**Challenge a:** Please lay out the entries as a numbered list, running from the line that contains "scientific name: Verbascum blattaria" down to the final line of the entries, both ends included, with blank lines left out.

═══ Page extract ═══

Member of the U.S. House of Representatives from Vermont's 2nd congressional district
- In office March 4, 1821 – March 3, 1823
- Preceded by: Mark Richards
- Succeeded by: William Czar Bradley

Member of the Vermont House of Representatives
- In office 1815–1820

Personal details
- Born: October 30, 1770 South Hadley, Province of Massachusetts Bay, British America
- Died: July 6, 1847 (aged 76) Putney, Vermont, U.S.
- Resting place: Maple Grove Cemetery, Putney, Vermont, U.S.
- Party: Democratic-Republican
- Profession: Attorney

= Phineas White =

American politician

Phineas White (October 30, 1770 – July 6, 1847) was an American lawyer and politician. He served one term as United States Representative from Vermont from 1821 to 1823.

== Biography ==
White was born in South Hadley in the Province of Massachusetts Bay to Deacon Enoch White and Esther Stevens. He graduated from Dartmouth College in Hanover, New Hampshire in 1797.

=== Legal career ===
He studied law with Charles Marsh of Woodstock, Vermont and Judge Samuel Porter of Dummerston, Vermont. He was admitted to the bar in 1800 and commenced practice in Pomfret. White married Elizabeth Stevens on July 5, 1801.

═══

**Challenge b:** Reproduce everything in the Phineas White biography from "American politician" down to "July 5, 1801.", word for word.

═══ The records ═══

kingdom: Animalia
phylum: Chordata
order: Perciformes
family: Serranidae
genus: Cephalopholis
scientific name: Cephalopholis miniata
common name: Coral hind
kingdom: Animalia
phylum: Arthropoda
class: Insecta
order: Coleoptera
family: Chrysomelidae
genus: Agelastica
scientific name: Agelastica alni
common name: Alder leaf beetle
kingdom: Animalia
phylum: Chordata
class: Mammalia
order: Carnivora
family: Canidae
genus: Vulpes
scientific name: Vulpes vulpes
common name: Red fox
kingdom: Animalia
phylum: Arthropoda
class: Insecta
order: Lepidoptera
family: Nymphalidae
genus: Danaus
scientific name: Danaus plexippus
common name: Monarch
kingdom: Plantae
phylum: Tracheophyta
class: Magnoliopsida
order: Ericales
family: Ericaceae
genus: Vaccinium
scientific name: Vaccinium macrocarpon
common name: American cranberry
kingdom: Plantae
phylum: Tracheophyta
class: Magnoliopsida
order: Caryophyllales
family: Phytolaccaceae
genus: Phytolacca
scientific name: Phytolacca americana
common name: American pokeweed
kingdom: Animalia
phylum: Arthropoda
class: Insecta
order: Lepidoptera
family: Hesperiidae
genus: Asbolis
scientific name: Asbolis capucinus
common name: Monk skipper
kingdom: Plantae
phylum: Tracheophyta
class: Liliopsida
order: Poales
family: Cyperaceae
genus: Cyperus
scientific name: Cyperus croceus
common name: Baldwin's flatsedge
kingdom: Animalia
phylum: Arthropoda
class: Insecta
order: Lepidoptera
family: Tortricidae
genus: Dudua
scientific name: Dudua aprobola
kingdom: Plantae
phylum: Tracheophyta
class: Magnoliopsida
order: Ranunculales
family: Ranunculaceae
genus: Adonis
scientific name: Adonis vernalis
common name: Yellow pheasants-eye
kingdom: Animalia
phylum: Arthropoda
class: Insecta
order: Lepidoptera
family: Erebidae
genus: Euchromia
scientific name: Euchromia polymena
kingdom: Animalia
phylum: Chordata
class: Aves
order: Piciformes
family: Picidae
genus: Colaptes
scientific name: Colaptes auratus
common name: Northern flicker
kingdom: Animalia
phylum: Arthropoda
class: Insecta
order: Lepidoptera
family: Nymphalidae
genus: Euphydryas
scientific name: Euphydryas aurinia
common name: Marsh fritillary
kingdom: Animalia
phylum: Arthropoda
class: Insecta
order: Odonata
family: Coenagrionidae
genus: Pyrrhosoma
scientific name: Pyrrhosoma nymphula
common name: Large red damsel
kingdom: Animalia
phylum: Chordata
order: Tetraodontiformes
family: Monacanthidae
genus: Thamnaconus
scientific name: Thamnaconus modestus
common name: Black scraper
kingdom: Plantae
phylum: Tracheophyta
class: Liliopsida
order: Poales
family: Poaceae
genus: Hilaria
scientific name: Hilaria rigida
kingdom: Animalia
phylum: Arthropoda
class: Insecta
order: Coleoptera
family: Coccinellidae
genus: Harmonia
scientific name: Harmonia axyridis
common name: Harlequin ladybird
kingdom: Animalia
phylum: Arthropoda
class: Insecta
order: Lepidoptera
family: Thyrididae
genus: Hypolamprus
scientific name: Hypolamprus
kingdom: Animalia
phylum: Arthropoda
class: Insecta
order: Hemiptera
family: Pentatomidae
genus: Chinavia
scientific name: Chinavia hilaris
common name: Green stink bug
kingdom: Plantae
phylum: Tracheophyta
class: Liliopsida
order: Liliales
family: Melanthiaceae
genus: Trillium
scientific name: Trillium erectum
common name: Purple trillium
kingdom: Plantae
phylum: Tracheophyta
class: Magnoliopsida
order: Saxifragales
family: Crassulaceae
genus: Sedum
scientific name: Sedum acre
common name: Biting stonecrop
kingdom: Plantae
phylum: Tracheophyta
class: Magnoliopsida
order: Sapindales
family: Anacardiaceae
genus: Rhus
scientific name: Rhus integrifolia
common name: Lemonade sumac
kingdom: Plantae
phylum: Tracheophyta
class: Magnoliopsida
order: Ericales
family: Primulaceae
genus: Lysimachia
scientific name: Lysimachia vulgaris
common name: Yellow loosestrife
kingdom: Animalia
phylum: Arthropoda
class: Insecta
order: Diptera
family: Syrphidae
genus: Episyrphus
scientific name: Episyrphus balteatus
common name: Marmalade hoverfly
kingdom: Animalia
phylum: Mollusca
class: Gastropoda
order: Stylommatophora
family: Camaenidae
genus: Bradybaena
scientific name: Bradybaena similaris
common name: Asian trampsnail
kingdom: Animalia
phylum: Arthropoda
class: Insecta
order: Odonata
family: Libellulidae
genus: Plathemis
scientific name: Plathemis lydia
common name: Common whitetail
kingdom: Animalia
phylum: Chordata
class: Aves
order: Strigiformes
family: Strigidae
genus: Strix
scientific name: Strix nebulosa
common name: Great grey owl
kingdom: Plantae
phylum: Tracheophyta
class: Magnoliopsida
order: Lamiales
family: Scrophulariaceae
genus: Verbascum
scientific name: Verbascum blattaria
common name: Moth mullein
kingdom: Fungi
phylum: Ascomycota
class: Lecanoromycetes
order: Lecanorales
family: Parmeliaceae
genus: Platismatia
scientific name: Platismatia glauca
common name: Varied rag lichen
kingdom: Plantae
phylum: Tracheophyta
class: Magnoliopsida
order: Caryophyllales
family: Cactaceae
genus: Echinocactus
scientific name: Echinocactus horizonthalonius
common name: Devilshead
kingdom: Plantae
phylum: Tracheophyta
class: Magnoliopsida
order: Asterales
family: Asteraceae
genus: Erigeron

═══

**Final answer a:**
1. scientific name: Verbascum blattaria
2. common name: Moth mullein
3. kingdom: Fungi
4. phylum: Ascomycota
5. class: Lecanoromycetes
6. order: Lecanorales
7. family: Parmeliaceae
8. genus: Platismatia
9. scientific name: Platismatia glauca
10. common name: Varied rag lichen
11. kingdom: Plantae
12. phylum: Tracheophyta
13. class: Magnoliopsida
14. order: Caryophyllales
15. family: Cactaceae
16. genus: Echinocactus
17. scientific name: Echinocactus horizonthalonius
18. common name: Devilshead
19. kingdom: Plantae
20. phylum: Tracheophyta
21. class: Magnoliopsida
22. order: Asterales
23. family: Asteraceae
24. genus: Erigeron

**Final answer b:**
American politician

Phineas White (October 30, 1770 – July 6, 1847) was an American lawyer and politician. He served one term as United States Representative from Vermont from 1821 to 1823.

== Biography ==
White was born in South Hadley in the Province of Massachusetts Bay to Deacon Enoch White and Esther Stevens. He graduated from Dartmouth College in Hanover, New Hampshire in 1797.

=== Legal career ===
He studied law with Charles Marsh of Woodstock, Vermont and Judge Samuel Porter of Dummerston, Vermont. He was admitted to the bar in 1800 and commenced practice in Pomfret. White married Elizabeth Stevens on July 5, 1801.